Mit einer solchen Antenne und Stromversorgung deckt der Empfangsbereich fast ganz Europa, Weißrussland, die Ukraine und einen Teil Russlands ab.



Jeder kann ein Signal aufnehmen. Gehen Sie dazu einfach zum Online-Empfänger http://websdr.ewi.utwente.nl:8901/ , wählen Sie dort die Frequenz 76,5 kHz und die USB-Modulation aus. Ein Bild von so etwas sollte sich öffnen:



Dort drücken wir den Download-Button und nehmen ein mehrere Minuten langes Fragment auf. Wenn Sie einen „echten“ Empfänger haben, der eine Frequenz von 77,5 kHz aufnehmen kann, können Sie ihn natürlich verwenden.

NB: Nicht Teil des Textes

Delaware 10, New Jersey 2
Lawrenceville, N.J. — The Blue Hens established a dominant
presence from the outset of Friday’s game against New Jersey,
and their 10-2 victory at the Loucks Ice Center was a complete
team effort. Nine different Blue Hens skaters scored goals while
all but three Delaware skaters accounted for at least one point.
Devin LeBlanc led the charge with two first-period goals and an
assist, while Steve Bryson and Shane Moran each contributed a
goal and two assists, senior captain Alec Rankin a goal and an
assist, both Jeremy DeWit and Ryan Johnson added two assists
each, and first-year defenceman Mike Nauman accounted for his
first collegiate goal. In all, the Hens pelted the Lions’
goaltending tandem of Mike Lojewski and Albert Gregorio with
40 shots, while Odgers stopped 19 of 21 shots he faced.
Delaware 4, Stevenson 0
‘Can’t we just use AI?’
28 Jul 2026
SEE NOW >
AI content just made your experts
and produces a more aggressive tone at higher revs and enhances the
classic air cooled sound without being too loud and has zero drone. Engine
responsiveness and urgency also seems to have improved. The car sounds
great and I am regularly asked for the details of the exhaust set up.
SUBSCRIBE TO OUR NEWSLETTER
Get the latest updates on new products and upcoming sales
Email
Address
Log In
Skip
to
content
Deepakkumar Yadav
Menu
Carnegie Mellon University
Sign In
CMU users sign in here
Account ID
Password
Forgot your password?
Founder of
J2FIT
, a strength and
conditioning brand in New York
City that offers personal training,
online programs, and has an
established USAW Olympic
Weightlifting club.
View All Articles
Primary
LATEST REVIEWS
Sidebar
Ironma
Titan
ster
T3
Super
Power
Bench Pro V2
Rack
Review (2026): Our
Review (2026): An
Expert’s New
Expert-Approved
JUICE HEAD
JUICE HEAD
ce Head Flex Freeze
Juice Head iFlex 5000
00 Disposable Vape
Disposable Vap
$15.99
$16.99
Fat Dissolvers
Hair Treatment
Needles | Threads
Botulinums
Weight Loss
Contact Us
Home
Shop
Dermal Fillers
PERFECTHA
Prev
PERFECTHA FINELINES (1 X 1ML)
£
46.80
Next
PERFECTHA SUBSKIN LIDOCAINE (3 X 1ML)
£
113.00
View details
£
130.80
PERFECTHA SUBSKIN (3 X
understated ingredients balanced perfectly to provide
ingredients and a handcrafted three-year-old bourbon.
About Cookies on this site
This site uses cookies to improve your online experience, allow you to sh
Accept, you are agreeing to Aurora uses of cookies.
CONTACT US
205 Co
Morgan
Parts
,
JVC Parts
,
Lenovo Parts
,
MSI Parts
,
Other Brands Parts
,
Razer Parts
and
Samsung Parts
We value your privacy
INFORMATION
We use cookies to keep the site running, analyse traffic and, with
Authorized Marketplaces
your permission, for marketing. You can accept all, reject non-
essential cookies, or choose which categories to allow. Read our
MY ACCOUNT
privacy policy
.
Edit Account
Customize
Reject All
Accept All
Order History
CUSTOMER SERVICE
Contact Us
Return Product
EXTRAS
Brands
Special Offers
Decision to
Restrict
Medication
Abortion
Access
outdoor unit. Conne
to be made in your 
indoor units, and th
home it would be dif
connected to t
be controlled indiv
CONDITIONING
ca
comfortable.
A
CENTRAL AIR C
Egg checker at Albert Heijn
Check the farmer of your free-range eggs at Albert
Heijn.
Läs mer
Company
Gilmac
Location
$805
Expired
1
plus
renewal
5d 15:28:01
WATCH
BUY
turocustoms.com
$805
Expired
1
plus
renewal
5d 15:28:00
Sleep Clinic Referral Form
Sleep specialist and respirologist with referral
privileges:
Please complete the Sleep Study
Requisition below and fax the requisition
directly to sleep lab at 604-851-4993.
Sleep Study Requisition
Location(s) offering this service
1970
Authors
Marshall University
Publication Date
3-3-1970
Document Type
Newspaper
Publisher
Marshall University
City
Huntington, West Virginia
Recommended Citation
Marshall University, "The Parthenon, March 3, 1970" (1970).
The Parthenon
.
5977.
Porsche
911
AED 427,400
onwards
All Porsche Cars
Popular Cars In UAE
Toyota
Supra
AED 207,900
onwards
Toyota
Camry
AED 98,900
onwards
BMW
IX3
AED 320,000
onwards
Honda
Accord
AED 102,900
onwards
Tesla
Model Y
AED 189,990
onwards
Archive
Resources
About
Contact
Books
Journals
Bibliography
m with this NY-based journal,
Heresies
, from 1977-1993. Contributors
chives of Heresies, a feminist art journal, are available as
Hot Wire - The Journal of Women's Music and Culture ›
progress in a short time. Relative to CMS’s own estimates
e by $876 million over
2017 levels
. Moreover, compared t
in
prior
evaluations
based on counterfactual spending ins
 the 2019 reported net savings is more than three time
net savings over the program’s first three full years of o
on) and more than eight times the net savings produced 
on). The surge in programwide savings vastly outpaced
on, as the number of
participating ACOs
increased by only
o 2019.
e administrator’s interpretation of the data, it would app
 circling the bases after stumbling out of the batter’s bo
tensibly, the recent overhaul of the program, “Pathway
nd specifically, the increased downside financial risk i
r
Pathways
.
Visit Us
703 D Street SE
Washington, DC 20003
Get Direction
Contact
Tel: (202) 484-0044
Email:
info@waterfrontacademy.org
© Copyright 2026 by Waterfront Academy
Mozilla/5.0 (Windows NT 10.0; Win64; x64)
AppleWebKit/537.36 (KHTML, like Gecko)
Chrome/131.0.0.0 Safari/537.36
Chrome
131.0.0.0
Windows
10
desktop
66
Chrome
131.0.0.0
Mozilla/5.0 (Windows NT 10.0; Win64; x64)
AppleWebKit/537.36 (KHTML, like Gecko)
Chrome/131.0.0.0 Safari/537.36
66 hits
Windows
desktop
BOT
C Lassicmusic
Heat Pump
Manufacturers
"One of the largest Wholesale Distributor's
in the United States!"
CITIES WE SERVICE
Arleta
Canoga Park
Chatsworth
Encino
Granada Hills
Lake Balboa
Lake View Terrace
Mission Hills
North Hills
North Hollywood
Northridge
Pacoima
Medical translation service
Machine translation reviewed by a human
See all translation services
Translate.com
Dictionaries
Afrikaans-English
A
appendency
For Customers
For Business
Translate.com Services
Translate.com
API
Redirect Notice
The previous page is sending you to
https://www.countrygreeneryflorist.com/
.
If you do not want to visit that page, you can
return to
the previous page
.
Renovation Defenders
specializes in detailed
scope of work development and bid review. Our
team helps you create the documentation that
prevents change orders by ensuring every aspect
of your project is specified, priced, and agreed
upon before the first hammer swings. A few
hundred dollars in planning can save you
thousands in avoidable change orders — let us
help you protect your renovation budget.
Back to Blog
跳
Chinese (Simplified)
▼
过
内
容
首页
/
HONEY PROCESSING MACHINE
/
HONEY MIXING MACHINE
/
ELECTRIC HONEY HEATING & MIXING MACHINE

Wenn wir über das Internet Funksignale der genauen Zeit empfangen, erhalten wir natürlich keine wirklich genaue Zeit - das Signal wird mit einer Verzögerung übertragen. Unser Ziel ist es jedoch nur, die Struktur des Signals zu verstehen. Dafür ist die Internetaufzeichnung mehr als ausreichend. Im wirklichen Leben werden natürlich spezielle Geräte zum Empfangen und Decodieren verwendet, auf die weiter unten eingegangen wird.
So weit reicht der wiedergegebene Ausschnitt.